I believe the company is perfectly positioned to increase their dividends further - they have a ton of cash on their balance sheet, they are generating significant amounts of cash flow each quarter, have a low payout ratio and they have very little debt on the balance sheet.
The 2-year chart for HP looks very good. The "Golden Cross" occurred in December of 2012, when the 50-day moving average crossed over the 200-day moving average. The share price remains above both the 50-day and the 200-day moving average, a positive sign which means the stock could have more room to run in the short-term.
Recent Quarterly Results
HP reported Q3 2013 results on July 26, 2013. Here are some highlights from the earnings report and other recent news from the company:
- The company reported income from continuing operations of $250,978,000 ($2.32 per diluted share) from operating revenues of $840,197,000. Included in this year's third fiscal quarter income from continuing operations were $0.86 per share of after-tax gains related to the sale of investment securities and $0.02 per share of after-tax gains related to the sale of used drilling equipment.
- Even without the sale of the investment securities, the company would have reported EPS of $1.46 a share, compared to $1.38 a year ago.
- "During the most recent quarter, the Board approved a significant increase in dividends paid to shareholders. After doubling the dividend at the end of last year, in June the dividend was increased again from $0.15 to $0.50 per share per quarter."
This is just the beginning of more future dividend increases, in my opinion.
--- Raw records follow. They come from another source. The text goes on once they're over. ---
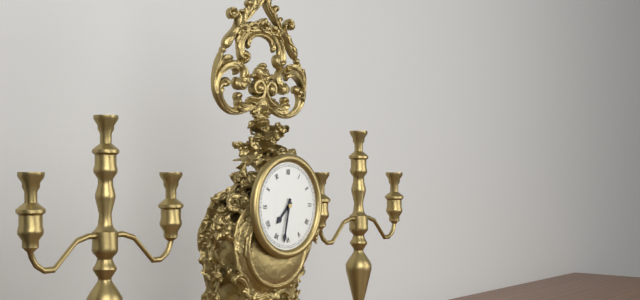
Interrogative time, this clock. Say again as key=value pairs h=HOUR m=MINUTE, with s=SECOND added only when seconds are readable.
h=7 m=32
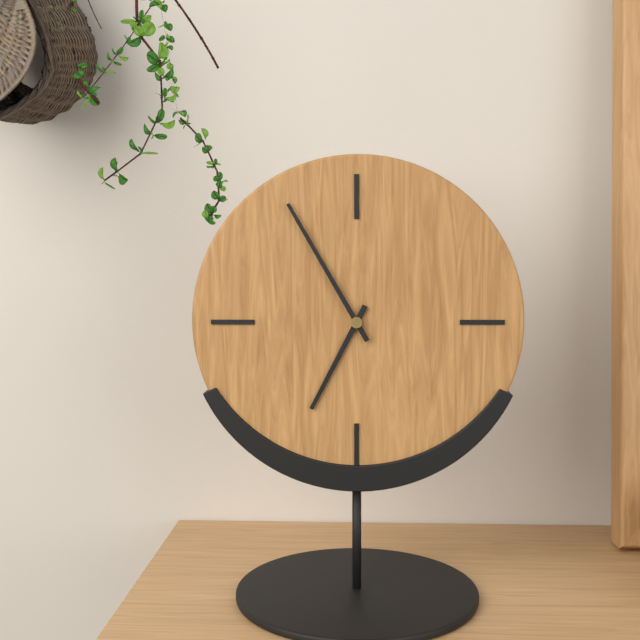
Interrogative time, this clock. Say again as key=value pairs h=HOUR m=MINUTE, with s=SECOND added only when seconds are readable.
h=6 m=55
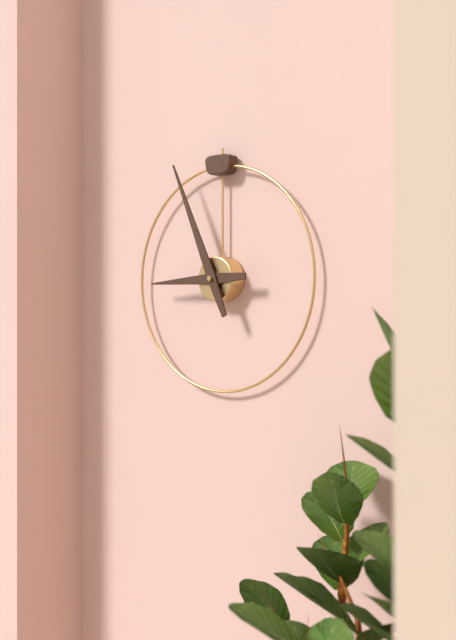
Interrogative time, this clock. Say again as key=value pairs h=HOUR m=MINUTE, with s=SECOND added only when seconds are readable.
h=8 m=56
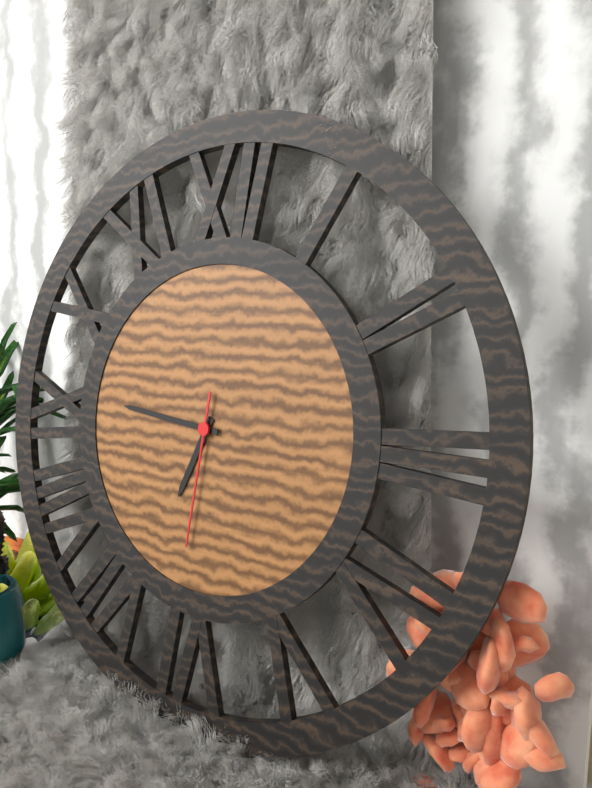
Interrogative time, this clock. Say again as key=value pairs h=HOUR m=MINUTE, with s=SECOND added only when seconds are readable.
h=6 m=46 s=31
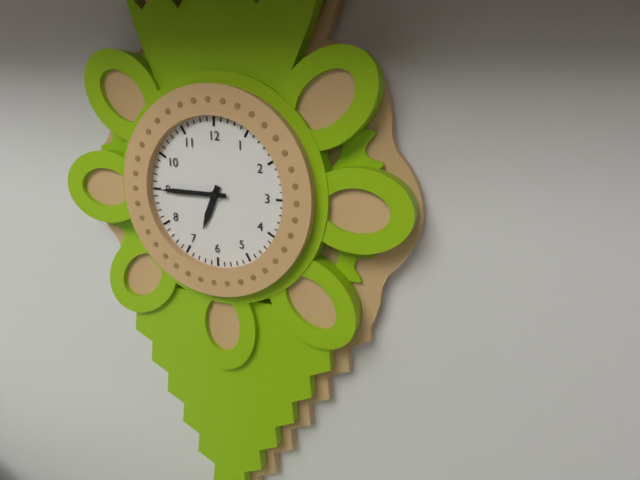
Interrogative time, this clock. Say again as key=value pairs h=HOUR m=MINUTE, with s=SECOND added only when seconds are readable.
h=6 m=45
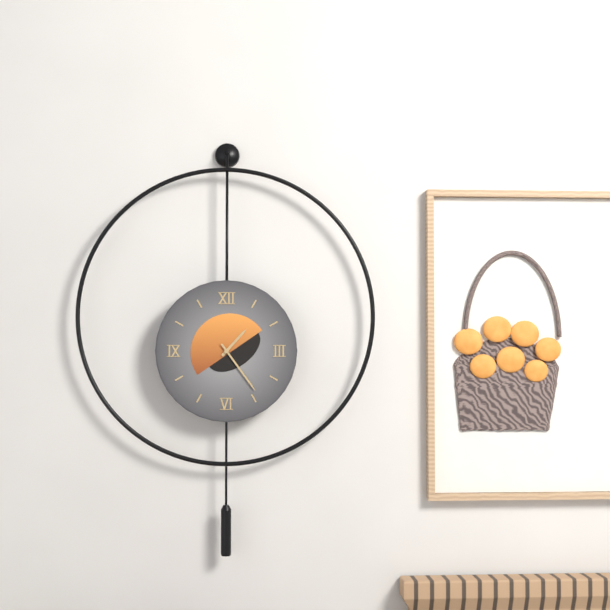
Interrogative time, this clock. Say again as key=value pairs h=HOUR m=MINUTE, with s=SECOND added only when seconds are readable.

In my opinion, all of these factors point to further dividend increases.
"We are confident that our strong capital structure allows us to pursue growth opportunities and, at the same time, return meaningful cash to shareholders... our focus will remain on helping customers reduce their total well costs through applied innovations and productivity improvements, while at the same time delivering attractive returns to our shareholders," Chairman and CEO Hans Helmerich.
- It was announced on August 21, 2013 that Chief Executive Officer Hans Helmerich will retire in March and Chief Operating Officer John W. Lindsay will take over. Helmerich has been CEO since 1989 and he said the decision to step down after 25 years in charge was made with the board four years ago, so this should not come as a surprise to investors.
- The new CEO, John W. Lindsay, 52, has been the President of Helmerich & Payne Inc. since September 5, 2012 and as its Chief Operating Officer since December 7, 2010, and he joined Helmerich & Payne in 1987 as a Drilling Engineer. Based on his experience with the company, I think he is the perfect choice for the new CEO.
They are paying $2 per share in dividends annually. If the company is able to bring in full-year 2014 EPS of $6, and increases their payout ratio to 50 percent, which I think is very manageable given the company's profitability, this would result in a full-year dividend of $3 a share giving them a forward yield of 4.5 percent, much higher than the current yield of 2.88 percent.
Helmerich & Payne - The Market Share Leader in US Land Drilling
Helmerich & Payne currently operates 338 rigs, 300 in the US, 29 on international land and 9 offshore, as of September 2013. Back in September of 2001, the company had just 96 total rigs.
HP has a 15 percent market share, compared to PTEN's and NBR's 10 percent, and UNT's 4 percent. Other land drillers account for 54 percent.
When it comes to dividends, HP takes the grand prize - UNT doesn't pay a dividend, while NBR and PTEN have a 1 percent yield.
You'll see below that when it comes to total performance, it's not even close. With a further increase in dividends and solid earnings, I expect the share price outperformance to only continue.
In conclusion, I believe Helmerich & Payne could be the next great dividend growth stock. They are in the perfect position to return capital to shareholders - the company has a very solid balance sheet, has a ton of cash with little debt and they are bringing in substantial amounts of cash flow each quarter. The company runs a very profitable business where they are the leader in their market, and I only see better things to come.